Despite Derby’s local economy being guided by some of the globe’s most well-established companies, the tech city also maintains an impressive support base for new startups that cannot be rivalled. A grassroots enterprise hub, extensive Creative Industries Network, and the UK’s biggest rail forum, provide all-encompassing mentoring programmes to foster fresh business ideas – and construction is nearing completion on a brand-new, 250-acre entrepreneurial park that will be able to create 8,000 jobs within a new, tax-friendly enterprise zone.
Above all else, Derby’s startup potential stands out in terms of the city’s affordable cost of living, cheap virtual office rates and sky-high wages.
Some of our other top ten cities surprised us for different reasons.
In terms of launching a new company, Coventry stole the number seven spot on our list due to the impressive entrepreneurial network it has in place to foster young talent.

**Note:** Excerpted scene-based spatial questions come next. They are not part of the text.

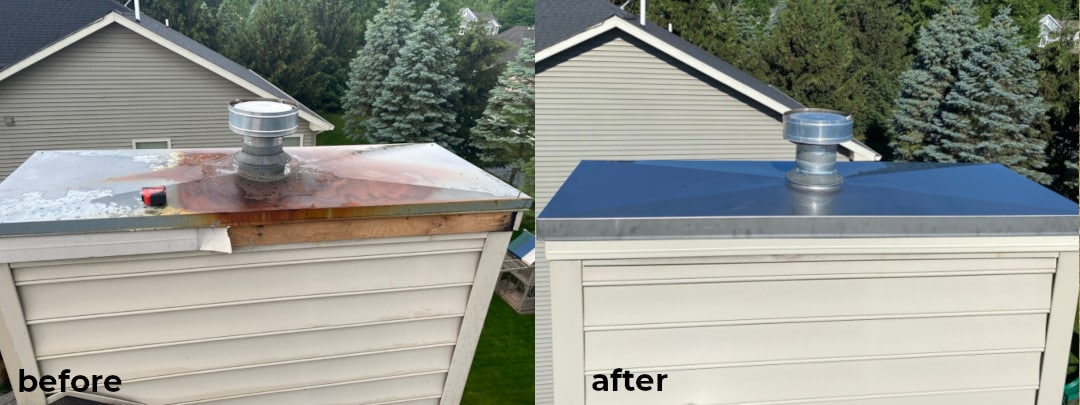
At what (x,y) coordinates should I click in order to perform the action: click on vents. Please return your answer as a coordinate pair (x, y). Looking at the image, I should click on (638, 11), (136, 10), (165, 23), (670, 26).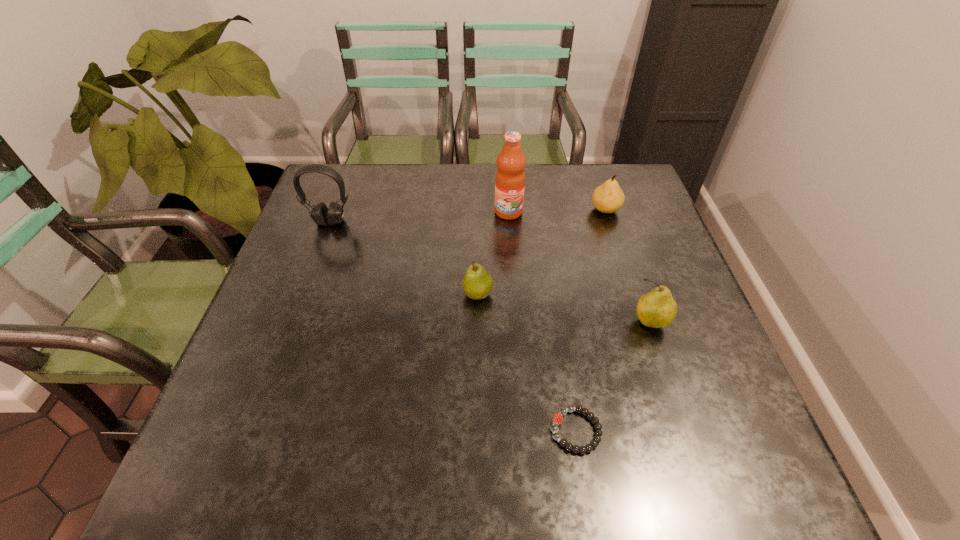
Where is `vacant area that lies between the fourth object from left to right and the headset`? The image size is (960, 540). vacant area that lies between the fourth object from left to right and the headset is located at coordinates (453, 326).

The height and width of the screenshot is (540, 960). In order to click on free spot between the farthest pear and the nearest object in this screenshot , I will do `click(590, 320)`.

At what (x,y) coordinates should I click in order to perform the action: click on blank region between the nearest pear and the tallest object. Please return your answer as a coordinate pair (x, y). This screenshot has width=960, height=540. Looking at the image, I should click on (580, 267).

Locate an element on the screen. free space between the third nearest object and the headset is located at coordinates (404, 258).

The image size is (960, 540). Identify the location of vacant area that lies between the nearest pear and the headset. (491, 272).

What are the coordinates of `empty location between the second nearest object and the fourth farthest object` in the screenshot? It's located at (564, 308).

Where is `object that ranks as the closest to the nearest pear`? The image size is (960, 540). object that ranks as the closest to the nearest pear is located at coordinates (558, 418).

Identify the location of the fourth closest object relative to the second object from left to right. The image size is (960, 540). (321, 215).

Locate an element on the screen. pear that is the closest one to the shortest object is located at coordinates (657, 309).

Point out which pear is positioned as the nearest to the leftmost pear. Please provide its 2D coordinates. Your answer should be formatted as a tuple, i.e. [(x, y)], where the tuple contains the x and y coordinates of a point satisfying the conditions above.

[(657, 309)]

Both of its universities work closely with local business forums to secure real experience for its graduates, commercial property rates are low at just £16 per square foot, and virtual office services are well below the UK average. Despite boasting a slightly higher cost of living, it’s also worth pointing out that Coventry maintains a very low crime rate for a city its size.

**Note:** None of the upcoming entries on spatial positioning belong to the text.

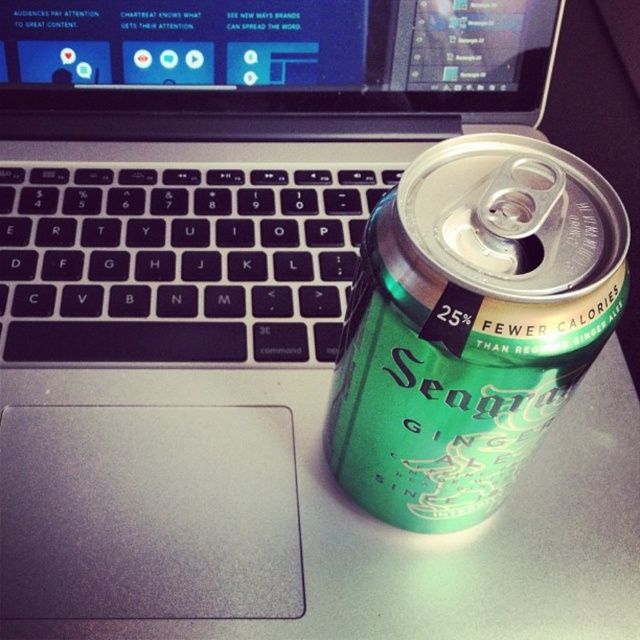
Between point (422, 189) and point (259, 340), which one is positioned in front?

Point (422, 189) is in front.

Does green metallic can at right appear under black matte keyboard at left?

Yes, green metallic can at right is below black matte keyboard at left.

Identify the location of green metallic can at right. The height and width of the screenshot is (640, 640). (470, 324).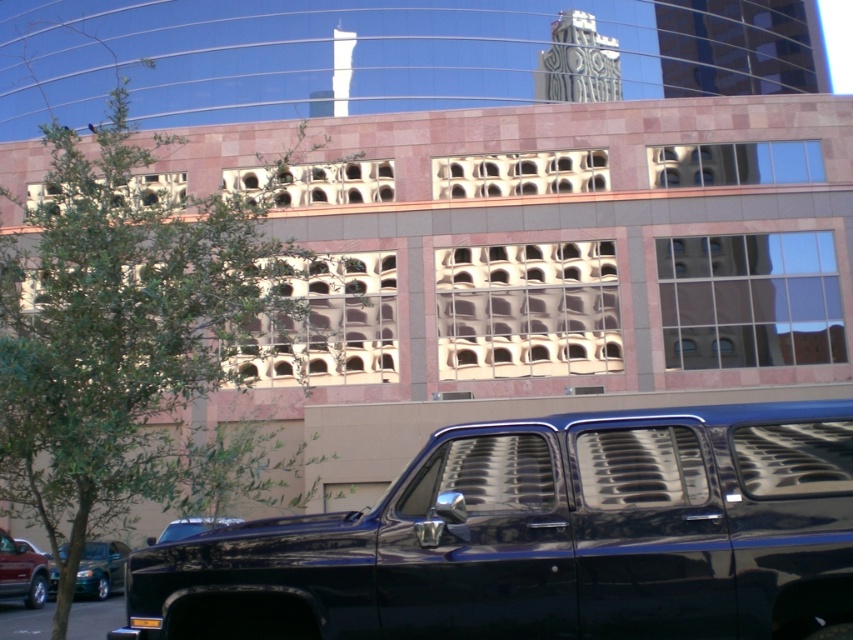
You are a delivery person trying to park your delivery van between the metallic green sedan at lower left and the shiny black truck at lower center. Is there enough space between them to fit your van, which is 6 meters long?

The metallic green sedan at lower left is positioned over shiny black truck at lower center, meaning they are parked directly next to each other with no space in between. Therefore, there is no space to fit the delivery van between them.

You are a delivery person trying to park your delivery van between the metallic red suv at lower left and the shiny black truck at lower center. Can you fit your van, which is 5 meters long, in the available space between them?

The metallic red suv at lower left is smaller than the shiny black truck at lower center, but the exact distance between them isn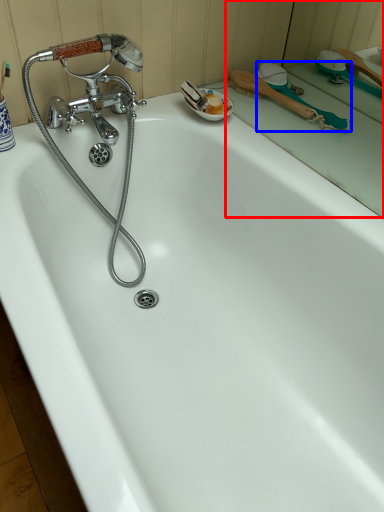
Question: Which of the following is the closest to the observer, mirror (highlighted by a red box) or shower (highlighted by a blue box)?

Choices:
 (A) mirror
 (B) shower

Answer: (A)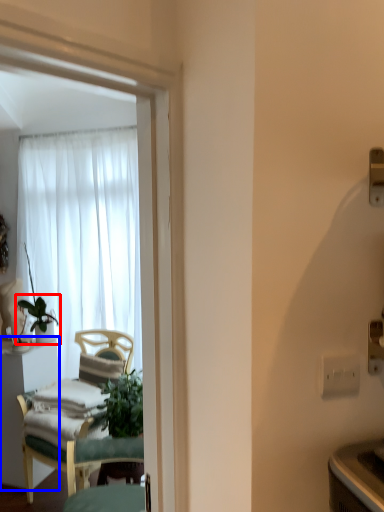
Question: Which object appears farthest to the camera in this image, houseplant (highlighted by a red box) or desk (highlighted by a blue box)?

Choices:
 (A) houseplant
 (B) desk

Answer: (A)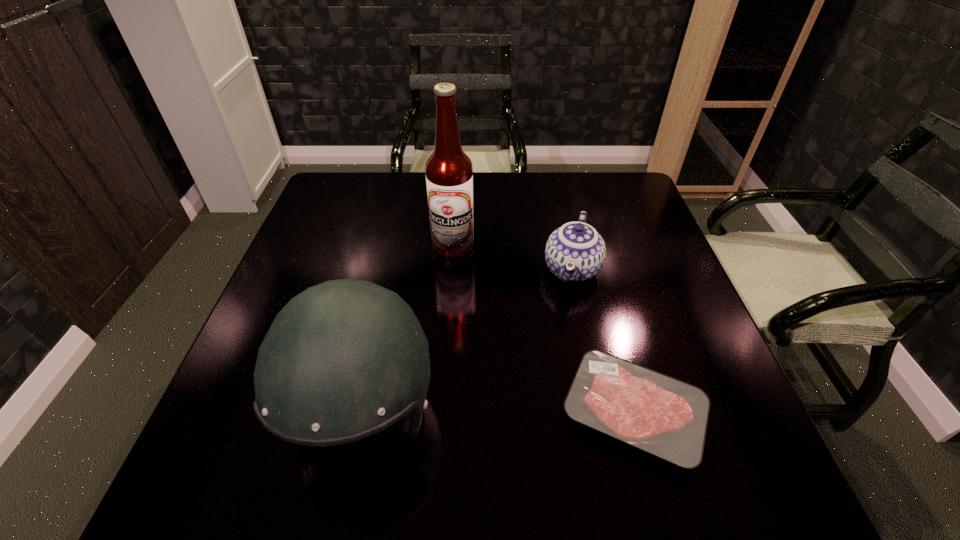
The image size is (960, 540). Find the location of `free space on the desktop that is between the football helmet and the shortest object and is positioned on the label side of the alcohol`. free space on the desktop that is between the football helmet and the shortest object and is positioned on the label side of the alcohol is located at coordinates (508, 413).

Locate an element on the screen. This screenshot has width=960, height=540. free space on the desktop that is between the football helmet and the shortest object and is positioned at the spout of the chinaware is located at coordinates (536, 413).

Meanwhile, for a city of almost 500,000, Liverpool offers a disproportionately low cost of living that should definitely be attracting would-be startup founders. Prime commercial real estate costs just £18.50 per square foot, with rampant availability. Meanwhile, accommodation prices are among the UK’s lowest – with the average two-bedroom property coming in at just £495 per month. Crime is relatively low, and childcare is below the UK average, too.
Where should I not start a business?
Unfortunately, not every city can be a winner in terms of commercial potential. Some of the UK’s cities are simply too small, whilst others lack adequate technological infrastructure to support a new generation of up-and-coming companies. Worse yet, some cities simply maintain a sky-high cost of living that bootstrapping entrepreneurs cannot afford. So, which UK cities should aspiring business leaders avoid?
The bottom of the barrel
At the end of the day, one UK city has got to be named the country’s worst for starting a company. Thanks to a complete lack of business infrastructure, we’ve chosen Hereford as the absolute worst of the UK’s 69 cities in which to start a business.

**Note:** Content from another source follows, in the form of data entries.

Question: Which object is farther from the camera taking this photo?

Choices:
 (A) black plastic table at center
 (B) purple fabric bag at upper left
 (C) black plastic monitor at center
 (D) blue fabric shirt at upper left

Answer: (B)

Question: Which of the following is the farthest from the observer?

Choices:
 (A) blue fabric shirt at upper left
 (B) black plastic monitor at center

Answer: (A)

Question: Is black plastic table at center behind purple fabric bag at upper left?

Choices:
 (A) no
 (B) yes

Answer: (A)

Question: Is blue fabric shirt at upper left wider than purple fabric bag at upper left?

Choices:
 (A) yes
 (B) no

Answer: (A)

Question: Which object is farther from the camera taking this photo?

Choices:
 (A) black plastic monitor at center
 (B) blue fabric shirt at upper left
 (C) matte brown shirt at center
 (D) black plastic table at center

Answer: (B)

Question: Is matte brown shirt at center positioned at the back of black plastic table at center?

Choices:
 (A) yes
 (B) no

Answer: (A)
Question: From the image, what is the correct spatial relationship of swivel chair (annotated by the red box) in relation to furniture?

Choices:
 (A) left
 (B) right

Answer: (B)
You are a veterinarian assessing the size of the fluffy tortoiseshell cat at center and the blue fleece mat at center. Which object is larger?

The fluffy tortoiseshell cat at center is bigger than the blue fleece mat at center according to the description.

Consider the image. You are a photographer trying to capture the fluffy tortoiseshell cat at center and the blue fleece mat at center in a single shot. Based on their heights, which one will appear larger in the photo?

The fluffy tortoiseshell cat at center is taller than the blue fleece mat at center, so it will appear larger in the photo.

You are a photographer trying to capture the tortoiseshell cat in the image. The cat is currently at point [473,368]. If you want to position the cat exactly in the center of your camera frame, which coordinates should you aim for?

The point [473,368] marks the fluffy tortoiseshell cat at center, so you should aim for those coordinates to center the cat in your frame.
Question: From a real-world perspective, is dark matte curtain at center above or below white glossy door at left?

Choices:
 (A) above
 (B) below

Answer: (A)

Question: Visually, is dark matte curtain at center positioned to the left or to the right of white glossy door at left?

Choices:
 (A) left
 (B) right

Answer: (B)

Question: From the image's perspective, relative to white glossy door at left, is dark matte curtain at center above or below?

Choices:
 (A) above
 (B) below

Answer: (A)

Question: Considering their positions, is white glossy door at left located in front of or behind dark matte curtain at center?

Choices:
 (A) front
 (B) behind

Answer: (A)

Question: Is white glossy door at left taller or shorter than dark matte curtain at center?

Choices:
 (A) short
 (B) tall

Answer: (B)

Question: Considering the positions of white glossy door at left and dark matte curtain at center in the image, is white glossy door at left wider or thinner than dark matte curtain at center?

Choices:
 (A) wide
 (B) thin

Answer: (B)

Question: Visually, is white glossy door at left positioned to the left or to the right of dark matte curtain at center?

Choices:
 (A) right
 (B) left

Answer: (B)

In terms of commercial real estate, office space in Hereford is actually quite low at £12.10 per square foot; however, there just isn’t enough space to go around. Availability and selection are both poor. Moreover, virtual office prices are the UK’s most expensive after London and Edinburgh – yet without the benefit of choice and availability. Broadband speeds in the city are also slow at 9Mbps, and startups have limited access to region-specific grants.
Hereford isn’t alone. A vast majority of the UK’s small cathedral cities did not rank well as part of this study; however, there were a few surprises, too.
As the UK’s oil capital, many would expect Aberdeen to be one of the UK’s top destinations for new startups. But due to the city’s numerous industrial successes, the cost of starting and maintaining a company in Aberdeen has become simply untenable for many small business owners. That’s why it earned the number four spot on our list of places not to start a company in the UK – and is one of the worst in Scotland.
After London, Aberdeen offers the most expensive office space in the UK. It’s also the most expensive place to rent a two-bedroom home in Scotland, at an average £900 per month. Crime is relatively high in comparison to most Scottish cities, while the area’s average broadband speeds are surprisingly among the UK’s slowest.